Data provided:
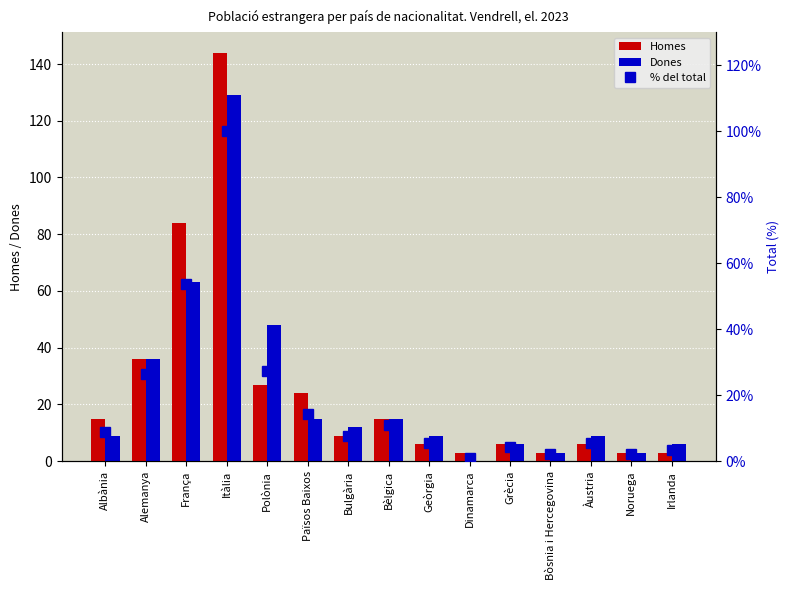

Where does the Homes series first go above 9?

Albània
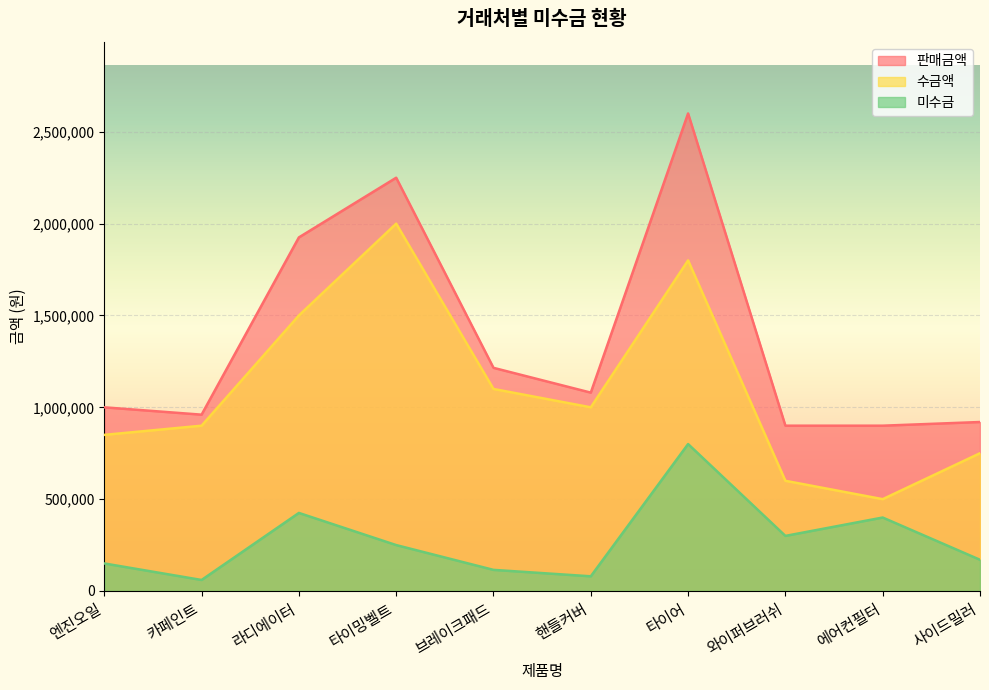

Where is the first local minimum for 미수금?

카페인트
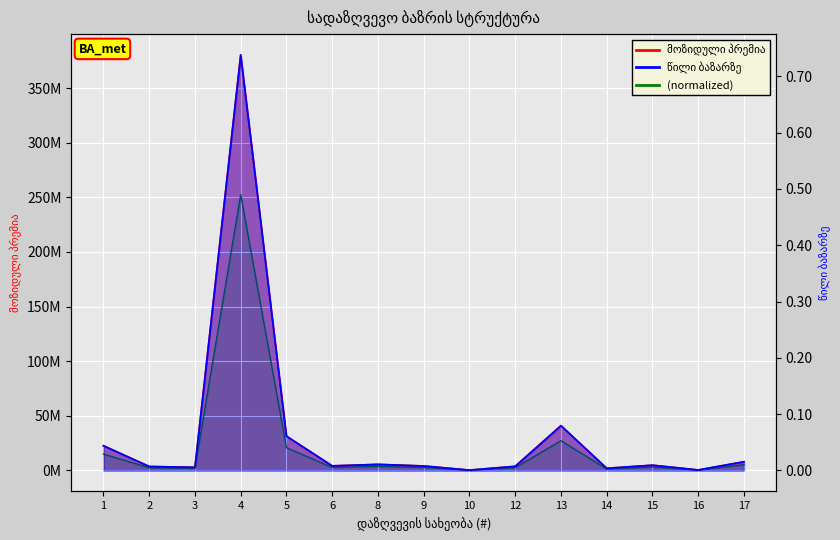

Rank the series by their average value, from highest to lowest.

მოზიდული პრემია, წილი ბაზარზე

Required action: Rewrite all the items above with "average" changed to "mean" and everything else left as it is, omitting the pictures.

Result for this task:
Where does the Homes series first go above 9?

Albània

Where is the first local minimum for 미수금?

카페인트

Rank the series by their mean value, from highest to lowest.

მოზიდული პრემია, წილი ბაზარზე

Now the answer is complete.